How to Get the Best Loan when Downsizing Your Home

When you are downsizing your home, you have an opportunity to achieve a very affordable mortgage program. You have this opportunity because you are selling a large asset in exchange for a smaller asset. This gives you flexibility up front. Use the extra liquidity you have to get the cheapest mortgage in the long run. This means that even if you do not recognize large savings on the front end, you should select a plan that will cost you the least amount from initiation to maturity.

Place a Large Down Payment

A first-time home buyer rarely has the cash to place a large down payment. Even as that home buyer upgrades to a new home, he or she will consistently have to stretch profits from a home sale in addition to savings in order to truly purchase a more expensive home. This cycle continues throughout a homeowner's life until, perhaps upon retirement, the homeowner decides to downsize. If you are in this position, you are lucky enough to have a huge amount of cash from the sale of your last home to apply toward the purchase of a smaller, more affordable space. This gives you the flexibility to put 20 percent or more down on the home, reducing your total mortgage, avoiding mortgage insurance and getting a better interest rate.

Buy Down Your Interest

The extra cash you have at the beginning of your loan can help with more than just a down payment. Your lender will typically offer you the opportunity to buy down points on your interest. This keeps your monthly payments low for a few years. In the long run, it offers even more savings because you are actually receiving a discount on your interest if you pay up front. Ask about a buy-down option for the beginning years of your mortgage. With this option, you will save thousands over the life of your loan.

Select a Short Mortgage

Since your mortgage loan will be smaller with a large down payment, you may consider taking a loan that is shorter than the standard 30 years. Shorter loans come with lower interest rates. These rates also compound less frequently over time, making the realized APR over the life of the loan much lower. If you can afford to pay the loan off in 10 or 15 years, you will be living debt free in your new home much sooner. This is particularly advantageous if you are approaching retirement.

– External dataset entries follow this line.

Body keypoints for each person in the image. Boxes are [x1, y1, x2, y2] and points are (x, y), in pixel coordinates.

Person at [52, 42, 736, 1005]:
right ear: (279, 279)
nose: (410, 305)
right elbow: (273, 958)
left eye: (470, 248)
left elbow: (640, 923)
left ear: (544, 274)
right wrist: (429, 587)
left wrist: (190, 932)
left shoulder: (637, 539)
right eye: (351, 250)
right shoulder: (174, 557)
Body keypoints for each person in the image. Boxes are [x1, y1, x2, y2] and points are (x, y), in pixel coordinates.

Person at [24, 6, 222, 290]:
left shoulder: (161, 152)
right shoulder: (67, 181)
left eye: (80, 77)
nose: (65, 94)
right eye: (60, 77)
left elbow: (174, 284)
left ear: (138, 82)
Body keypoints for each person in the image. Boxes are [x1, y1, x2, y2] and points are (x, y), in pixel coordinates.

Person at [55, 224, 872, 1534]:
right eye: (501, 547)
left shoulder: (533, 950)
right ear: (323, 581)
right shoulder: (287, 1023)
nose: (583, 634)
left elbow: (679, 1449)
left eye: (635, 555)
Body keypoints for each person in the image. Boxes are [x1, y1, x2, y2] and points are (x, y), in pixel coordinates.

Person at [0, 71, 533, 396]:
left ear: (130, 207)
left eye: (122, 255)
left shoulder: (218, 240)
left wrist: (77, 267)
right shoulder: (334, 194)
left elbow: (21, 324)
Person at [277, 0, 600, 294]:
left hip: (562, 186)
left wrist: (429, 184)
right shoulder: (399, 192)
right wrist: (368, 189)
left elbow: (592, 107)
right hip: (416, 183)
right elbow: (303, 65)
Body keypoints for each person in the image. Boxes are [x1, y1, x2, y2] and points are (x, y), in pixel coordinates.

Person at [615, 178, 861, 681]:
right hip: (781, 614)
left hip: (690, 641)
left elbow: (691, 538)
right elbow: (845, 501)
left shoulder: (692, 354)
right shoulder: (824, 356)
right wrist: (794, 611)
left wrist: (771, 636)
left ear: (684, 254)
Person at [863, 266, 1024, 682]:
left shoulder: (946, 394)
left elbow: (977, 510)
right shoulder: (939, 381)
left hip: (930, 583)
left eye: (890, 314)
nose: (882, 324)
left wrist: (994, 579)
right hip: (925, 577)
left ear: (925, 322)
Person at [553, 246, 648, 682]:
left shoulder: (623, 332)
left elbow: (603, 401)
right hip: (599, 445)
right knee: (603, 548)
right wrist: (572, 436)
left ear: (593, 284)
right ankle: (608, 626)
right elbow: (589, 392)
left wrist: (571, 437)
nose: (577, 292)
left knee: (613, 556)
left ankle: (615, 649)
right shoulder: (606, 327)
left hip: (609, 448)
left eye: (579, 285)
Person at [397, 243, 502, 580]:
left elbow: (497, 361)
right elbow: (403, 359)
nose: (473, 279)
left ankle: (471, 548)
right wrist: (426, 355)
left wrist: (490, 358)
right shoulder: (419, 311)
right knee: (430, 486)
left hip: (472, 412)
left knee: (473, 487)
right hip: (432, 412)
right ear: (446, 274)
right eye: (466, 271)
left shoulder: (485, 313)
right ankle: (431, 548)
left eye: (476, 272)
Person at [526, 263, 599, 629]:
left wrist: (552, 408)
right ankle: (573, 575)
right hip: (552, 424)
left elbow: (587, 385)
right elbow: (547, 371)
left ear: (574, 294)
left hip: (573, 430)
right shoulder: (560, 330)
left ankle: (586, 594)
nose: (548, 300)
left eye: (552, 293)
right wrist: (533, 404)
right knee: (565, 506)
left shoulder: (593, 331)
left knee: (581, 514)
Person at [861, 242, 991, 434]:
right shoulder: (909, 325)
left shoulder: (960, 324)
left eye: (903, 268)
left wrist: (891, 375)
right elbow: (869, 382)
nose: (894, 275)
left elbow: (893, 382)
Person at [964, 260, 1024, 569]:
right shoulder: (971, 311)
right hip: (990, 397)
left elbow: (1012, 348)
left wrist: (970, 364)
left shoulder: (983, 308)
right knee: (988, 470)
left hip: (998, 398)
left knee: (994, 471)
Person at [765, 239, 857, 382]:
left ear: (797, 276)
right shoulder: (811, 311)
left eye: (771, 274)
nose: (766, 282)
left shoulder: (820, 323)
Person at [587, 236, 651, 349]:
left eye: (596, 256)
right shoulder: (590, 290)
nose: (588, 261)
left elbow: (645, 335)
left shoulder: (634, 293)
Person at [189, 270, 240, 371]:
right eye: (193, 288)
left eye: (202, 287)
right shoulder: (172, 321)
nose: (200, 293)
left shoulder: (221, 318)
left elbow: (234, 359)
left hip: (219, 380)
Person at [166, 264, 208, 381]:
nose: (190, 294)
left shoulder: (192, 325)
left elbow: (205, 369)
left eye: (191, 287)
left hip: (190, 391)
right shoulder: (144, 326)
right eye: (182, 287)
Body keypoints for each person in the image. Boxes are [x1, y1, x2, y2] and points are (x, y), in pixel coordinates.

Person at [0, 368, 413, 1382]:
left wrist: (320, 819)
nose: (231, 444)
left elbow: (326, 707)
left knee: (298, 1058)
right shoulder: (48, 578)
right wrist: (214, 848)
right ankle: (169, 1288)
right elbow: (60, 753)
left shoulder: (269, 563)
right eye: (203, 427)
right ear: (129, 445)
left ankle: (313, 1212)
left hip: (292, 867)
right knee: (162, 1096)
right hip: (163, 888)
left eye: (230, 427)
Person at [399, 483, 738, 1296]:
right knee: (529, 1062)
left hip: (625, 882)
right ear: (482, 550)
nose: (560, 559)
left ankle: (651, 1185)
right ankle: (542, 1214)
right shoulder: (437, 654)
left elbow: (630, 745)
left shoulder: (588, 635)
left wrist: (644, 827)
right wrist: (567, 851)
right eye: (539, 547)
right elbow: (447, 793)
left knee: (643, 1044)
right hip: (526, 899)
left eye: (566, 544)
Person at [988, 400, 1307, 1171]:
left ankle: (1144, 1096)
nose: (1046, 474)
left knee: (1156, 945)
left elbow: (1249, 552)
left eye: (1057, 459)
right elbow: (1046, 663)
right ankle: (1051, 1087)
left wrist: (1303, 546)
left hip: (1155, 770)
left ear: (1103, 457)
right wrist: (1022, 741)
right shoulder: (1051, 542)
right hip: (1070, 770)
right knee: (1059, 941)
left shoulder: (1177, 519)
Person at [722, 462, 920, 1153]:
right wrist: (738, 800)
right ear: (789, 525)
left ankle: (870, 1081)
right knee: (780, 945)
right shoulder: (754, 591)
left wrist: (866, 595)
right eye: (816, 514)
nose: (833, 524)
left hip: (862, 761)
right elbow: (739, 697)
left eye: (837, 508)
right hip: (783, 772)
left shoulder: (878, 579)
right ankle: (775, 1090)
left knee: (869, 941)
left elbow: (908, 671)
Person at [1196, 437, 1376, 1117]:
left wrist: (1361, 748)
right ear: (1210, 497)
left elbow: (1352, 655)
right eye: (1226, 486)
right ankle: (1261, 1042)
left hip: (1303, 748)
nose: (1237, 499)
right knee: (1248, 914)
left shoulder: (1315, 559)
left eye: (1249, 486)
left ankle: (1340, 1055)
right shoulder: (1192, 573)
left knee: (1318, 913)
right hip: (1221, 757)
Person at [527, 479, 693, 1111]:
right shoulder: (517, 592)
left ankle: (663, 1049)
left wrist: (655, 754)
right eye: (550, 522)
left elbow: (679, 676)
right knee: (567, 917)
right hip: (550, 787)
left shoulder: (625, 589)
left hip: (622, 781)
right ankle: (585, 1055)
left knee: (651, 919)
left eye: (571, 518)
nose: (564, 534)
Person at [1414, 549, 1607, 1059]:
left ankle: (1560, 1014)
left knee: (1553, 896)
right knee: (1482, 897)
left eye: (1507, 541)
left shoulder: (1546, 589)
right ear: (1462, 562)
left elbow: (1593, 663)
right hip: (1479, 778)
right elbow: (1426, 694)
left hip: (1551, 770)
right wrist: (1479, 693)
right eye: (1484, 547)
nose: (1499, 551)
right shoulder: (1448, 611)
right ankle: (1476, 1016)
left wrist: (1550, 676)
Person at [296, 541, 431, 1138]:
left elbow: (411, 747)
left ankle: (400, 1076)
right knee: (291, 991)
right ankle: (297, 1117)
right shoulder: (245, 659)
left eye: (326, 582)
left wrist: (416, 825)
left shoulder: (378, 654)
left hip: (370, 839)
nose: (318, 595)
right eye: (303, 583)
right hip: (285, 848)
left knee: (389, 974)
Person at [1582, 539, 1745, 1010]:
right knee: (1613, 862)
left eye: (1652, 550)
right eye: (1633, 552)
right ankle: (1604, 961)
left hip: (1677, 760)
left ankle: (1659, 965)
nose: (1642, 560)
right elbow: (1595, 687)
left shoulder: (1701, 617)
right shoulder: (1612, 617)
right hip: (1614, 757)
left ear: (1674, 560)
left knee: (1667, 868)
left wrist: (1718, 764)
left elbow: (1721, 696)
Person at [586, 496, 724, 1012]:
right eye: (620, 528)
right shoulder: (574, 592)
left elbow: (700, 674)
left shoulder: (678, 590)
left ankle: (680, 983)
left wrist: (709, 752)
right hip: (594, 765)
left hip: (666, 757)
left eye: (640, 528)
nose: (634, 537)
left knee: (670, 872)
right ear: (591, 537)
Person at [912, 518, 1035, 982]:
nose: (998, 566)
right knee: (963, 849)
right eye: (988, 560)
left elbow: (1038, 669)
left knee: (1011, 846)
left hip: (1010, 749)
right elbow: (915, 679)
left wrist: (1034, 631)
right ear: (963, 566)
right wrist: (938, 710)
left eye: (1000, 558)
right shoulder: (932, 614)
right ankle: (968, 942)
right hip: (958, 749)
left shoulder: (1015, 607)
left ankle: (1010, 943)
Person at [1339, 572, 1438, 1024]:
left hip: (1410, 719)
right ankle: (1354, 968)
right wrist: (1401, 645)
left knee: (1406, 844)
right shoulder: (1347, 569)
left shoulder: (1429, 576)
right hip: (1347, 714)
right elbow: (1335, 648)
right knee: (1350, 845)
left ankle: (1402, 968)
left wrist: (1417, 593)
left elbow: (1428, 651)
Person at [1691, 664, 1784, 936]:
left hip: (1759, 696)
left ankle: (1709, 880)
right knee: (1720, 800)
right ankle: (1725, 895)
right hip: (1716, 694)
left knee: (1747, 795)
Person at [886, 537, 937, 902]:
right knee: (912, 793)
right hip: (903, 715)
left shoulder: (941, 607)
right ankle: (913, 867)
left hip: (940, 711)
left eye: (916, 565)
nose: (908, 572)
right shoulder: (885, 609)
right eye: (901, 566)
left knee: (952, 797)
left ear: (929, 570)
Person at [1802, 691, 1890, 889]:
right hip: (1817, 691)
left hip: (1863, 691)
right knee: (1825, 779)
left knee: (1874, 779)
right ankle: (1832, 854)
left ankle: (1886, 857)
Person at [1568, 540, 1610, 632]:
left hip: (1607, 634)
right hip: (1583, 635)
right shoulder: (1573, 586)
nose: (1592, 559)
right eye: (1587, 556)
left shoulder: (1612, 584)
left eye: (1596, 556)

Elect High Monthly Payments

The only way to shorten the length of a loan is to pay more monthly. If you are earning the same income you previously earned, you can afford to pay the same mortgage on your new, downsized home as you did on your previous residence. Budgeting for the mortgage as if it were much larger is a great way to assure you pay down the loan quickly. Since you already lived on this budget for years, you will notice no real change in your spendable income in the short run.